Yeah, I know it’s never gonna happen, neg bitches. I just wonder sometimes, is all. It would be nothing like anything else ever heard, that’s for sure.
by Anonymous | reply 16 | September 24, 2020 11:17 PM |
I hate white stripes music with a passion.
by Anonymous | reply 17 | September 24, 2020 11:21 PM |
I love the White Stripes with a passion.
by Anonymous | reply 18 | September 24, 2020 11:57 PM |
I tired. God knows I tried. But very little they worked for me. I think the limitations of the
I did like his work for Loretta Lynn, although it was rather prideful.
Jack's ass through their first years was better than his music.
Meg? Please. He always carried her.
by Anonymous | reply 19 | September 25, 2020 1:05 AM |
Music for rejects of society
by Anonymous | reply 20 | September 25, 2020 1:13 AM |
I’ll take it, R20.
by Anonymous | reply 21 | September 25, 2020 11:18 AM |
It just amazes me that The White Stripes were a successful functional band of just two, who put out such great albums, yet they were two divorcées with seemingly low emotional intellect. How on Earth do you make that work? Was the power of combined autism just pulling all the weight?
by Anonymous | reply 22 | September 29, 2020 10:08 PM |
Does Meg have any solo credits for songwriting on TWS records? Given the trajectory of the Whites’ personal relationship I assume a few cuts on the self-titled and on DE STIJL and WHITE BLOOD CELLS might be hers (at least in part), but on looking it up online the only one I can be sure she has credit on is ‘Hotel Yorba’. As for later albums, ‘In the Cold, Cold Night’ on ELEPHANT sounds like a ballad only a woman could pen.

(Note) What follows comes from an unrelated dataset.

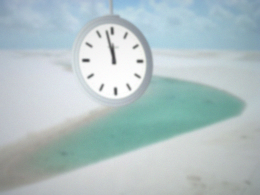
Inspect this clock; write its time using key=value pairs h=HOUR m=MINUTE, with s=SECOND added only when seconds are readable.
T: h=11 m=58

Always suspected some of Jack’s solo releases - mostly, the bitchier white-man blues stomps about ‘woman done me wrong’ - were backhanded references to Meg. That one he wrote for Beyoncé, ‘Don’t Hurt Yourself’, gives me that impression.
by Anonymous | reply 23 | September 30, 2020 10:25 AM |
Why did Meg & Jack divorce after just five years? Were they simply too young? They spit before they had any success with the band, so it wasn’t the pressure of fame.
by Anonymous | reply 24 | October 1, 2020 9:36 AM |
The White Stripes Announce Greatest Hits, Share Live Video:
by Anonymous | reply 25 | October 7, 2020 1:43 PM |
R25😱😱😱
Are my parents getting back together????!